--- Start of ARTICLE ---

Sat, 11/08/2008 - 23:32A JW was at the door this morning, and he was very surprised when Damian said "Sorry, we're atheists." And the JW said "Er... would you like to take a copy of the Watchtower?" and Damian said "No, thank you. I disagree with its very tenets and premises," and the guy said, "Er, oh. Ok."
In other news, this is awesome. It's a campaign spearheaded by Richard Dawkins (who has just announced his retirement from Oxford) to purchase bus ads in England that say:
There is no God. Now stop worrying and enjoy your life.
I couldn't agree more.
weather
Sat, 11/08/2008 - 14:09I found this website through some convoluted internet maundering and spent like an hour looking at all his cool extreme weather photographs. Very neat stuff.
In other news, two birds are in nests. Success!
Ahem. I should explain. I have four finches, and little did I know when I got them that finches are MEAN. Well, not all the time, just when they're horny. Which is often. They chase each other around, pull out tail feathers, and generally act like little jerks to one another to establish mates and territory. You've got to let them mate every so often or they go a bit crazy. LIKE PEOPLE. Er, anyway, to do this, you put nests in the cage to ... encourage them... to breed.
About a hundred THOUSAND times a day male finches sing and dance, you see, and this song and dance is unique for each bird (although it's passed down from father to son with little variation, teenaged birds muck around with it until they start to develop testosterone, at which point it "freezes" and becomes theirs.) What they're saying when they sing and dance is "Have sex with me! Have sex with me! Have sex with me!" Not unlike at a nightclub. And we get woken up regularly at dawn by the lovely little sounds of finches in love, singing their tiny little hearts out in an everlasting attempt to ... get laid.
What was unusual was that a few weeks ago, one of the female birds started "displaying." Usually the male sings and sings, and occasionally his mate will decide to, um, capitulate, at which point she flares her tail feathers and chatters her beak in a finchian equivalent of putting on red lingerie, which the male finds absolutely irresistible. Two seconds later, and then two seconds more, and, well, Bob's your uncle.

--- End of ARTICLE ---

*WHAT YOU NEED TO DO:*
1) Reproduce the blog post from "I couldn't agree" up to and including "in nests. Success!".
2) Summarize the blog post in three sentences.

--- Start of EXTRACTED RECORDS ---

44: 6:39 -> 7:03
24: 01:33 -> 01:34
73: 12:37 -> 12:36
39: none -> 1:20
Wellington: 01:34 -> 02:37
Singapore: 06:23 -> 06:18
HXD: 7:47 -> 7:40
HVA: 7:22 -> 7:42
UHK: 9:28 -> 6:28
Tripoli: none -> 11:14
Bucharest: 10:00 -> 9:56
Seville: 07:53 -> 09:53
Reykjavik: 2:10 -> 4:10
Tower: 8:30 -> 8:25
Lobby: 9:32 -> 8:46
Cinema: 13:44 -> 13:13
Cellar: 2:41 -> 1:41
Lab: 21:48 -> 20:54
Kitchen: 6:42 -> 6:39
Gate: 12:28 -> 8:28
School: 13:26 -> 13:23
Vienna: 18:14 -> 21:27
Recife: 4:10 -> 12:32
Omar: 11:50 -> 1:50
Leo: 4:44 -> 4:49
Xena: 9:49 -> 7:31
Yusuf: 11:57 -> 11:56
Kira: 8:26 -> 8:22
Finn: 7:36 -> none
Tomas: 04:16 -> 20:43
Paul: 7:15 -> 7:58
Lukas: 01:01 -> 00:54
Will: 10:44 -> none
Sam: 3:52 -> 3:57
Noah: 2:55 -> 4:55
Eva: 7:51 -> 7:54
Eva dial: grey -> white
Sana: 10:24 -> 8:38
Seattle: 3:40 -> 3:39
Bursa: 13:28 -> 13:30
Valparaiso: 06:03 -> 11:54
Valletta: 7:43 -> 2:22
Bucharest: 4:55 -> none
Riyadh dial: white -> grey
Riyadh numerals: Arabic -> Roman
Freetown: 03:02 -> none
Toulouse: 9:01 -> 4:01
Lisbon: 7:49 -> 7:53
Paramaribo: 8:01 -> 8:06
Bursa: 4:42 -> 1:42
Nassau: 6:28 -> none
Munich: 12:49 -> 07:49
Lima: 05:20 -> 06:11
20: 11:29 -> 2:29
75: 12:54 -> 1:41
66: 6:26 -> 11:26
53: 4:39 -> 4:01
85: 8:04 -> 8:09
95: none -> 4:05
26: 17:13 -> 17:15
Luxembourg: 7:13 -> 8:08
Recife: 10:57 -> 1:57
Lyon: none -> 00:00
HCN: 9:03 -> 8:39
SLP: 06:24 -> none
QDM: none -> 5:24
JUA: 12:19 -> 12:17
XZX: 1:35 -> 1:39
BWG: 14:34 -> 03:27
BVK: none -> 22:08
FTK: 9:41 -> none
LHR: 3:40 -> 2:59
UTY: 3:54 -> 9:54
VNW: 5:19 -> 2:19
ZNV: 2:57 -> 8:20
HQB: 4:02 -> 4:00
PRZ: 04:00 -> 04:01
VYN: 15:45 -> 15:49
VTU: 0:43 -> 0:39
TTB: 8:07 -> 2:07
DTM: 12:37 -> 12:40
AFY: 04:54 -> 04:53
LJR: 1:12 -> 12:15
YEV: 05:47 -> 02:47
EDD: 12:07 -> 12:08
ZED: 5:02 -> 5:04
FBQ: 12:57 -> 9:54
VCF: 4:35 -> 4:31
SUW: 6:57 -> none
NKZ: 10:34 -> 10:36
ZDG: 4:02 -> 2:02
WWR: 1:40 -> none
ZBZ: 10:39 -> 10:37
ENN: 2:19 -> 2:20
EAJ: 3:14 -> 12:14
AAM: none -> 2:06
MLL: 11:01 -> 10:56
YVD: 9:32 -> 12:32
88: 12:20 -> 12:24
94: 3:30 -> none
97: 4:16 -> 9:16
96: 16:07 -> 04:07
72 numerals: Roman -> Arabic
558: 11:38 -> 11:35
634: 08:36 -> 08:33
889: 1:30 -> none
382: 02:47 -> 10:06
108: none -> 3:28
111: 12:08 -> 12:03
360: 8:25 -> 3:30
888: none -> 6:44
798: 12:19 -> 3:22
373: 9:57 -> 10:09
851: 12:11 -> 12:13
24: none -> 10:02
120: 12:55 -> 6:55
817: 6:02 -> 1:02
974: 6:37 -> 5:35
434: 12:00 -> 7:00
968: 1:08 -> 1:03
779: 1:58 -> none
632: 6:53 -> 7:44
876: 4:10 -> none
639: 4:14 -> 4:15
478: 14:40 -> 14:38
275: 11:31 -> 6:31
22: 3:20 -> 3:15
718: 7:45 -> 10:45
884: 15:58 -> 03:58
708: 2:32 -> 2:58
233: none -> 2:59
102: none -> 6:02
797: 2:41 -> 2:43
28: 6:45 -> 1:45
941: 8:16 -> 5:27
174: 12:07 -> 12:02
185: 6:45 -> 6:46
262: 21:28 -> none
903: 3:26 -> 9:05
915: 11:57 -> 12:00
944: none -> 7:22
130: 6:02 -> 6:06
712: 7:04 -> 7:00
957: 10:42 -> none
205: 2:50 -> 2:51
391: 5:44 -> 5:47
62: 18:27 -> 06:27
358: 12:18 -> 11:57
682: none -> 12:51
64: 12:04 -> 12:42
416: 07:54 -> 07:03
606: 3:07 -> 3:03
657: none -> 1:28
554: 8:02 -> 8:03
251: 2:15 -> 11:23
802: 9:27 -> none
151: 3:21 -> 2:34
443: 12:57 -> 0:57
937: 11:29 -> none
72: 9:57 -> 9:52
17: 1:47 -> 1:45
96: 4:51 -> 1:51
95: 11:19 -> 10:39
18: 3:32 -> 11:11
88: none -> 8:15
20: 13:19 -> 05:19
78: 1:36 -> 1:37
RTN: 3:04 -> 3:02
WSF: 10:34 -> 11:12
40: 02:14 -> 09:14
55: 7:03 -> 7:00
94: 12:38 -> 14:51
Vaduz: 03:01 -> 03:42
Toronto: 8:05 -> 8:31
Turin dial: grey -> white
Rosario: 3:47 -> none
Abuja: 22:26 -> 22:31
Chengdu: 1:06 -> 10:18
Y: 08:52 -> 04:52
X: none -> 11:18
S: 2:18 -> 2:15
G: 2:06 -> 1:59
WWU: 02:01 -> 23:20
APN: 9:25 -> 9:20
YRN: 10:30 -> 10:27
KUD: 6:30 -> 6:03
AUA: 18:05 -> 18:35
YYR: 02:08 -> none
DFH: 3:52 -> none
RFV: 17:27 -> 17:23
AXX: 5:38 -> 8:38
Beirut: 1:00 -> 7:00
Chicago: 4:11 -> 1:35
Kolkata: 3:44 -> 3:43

--- End of EXTRACTED RECORDS ---

*THE SOLUTIONS:*
1)
I couldn't agree more.
weather
Sat, 11/08/2008 - 14:09I found this website through some convoluted internet maundering and spent like an hour looking at all his cool extreme weather photographs. Very neat stuff.
In other news, two birds are in nests. Success!

2) A JW at the door was surprised when Damian said they were atheists and declined the Watchtower, and the writer praises a campaign led by Richard Dawkins to buy bus ads in England declaring that there is no God. The writer also recommends a website of extreme weather photographs and reports that two of their four finches are in nests. Finches turn mean when they want to mate, so the writer puts nests in the cage to encourage breeding, and the males sing and dance constantly to win mates.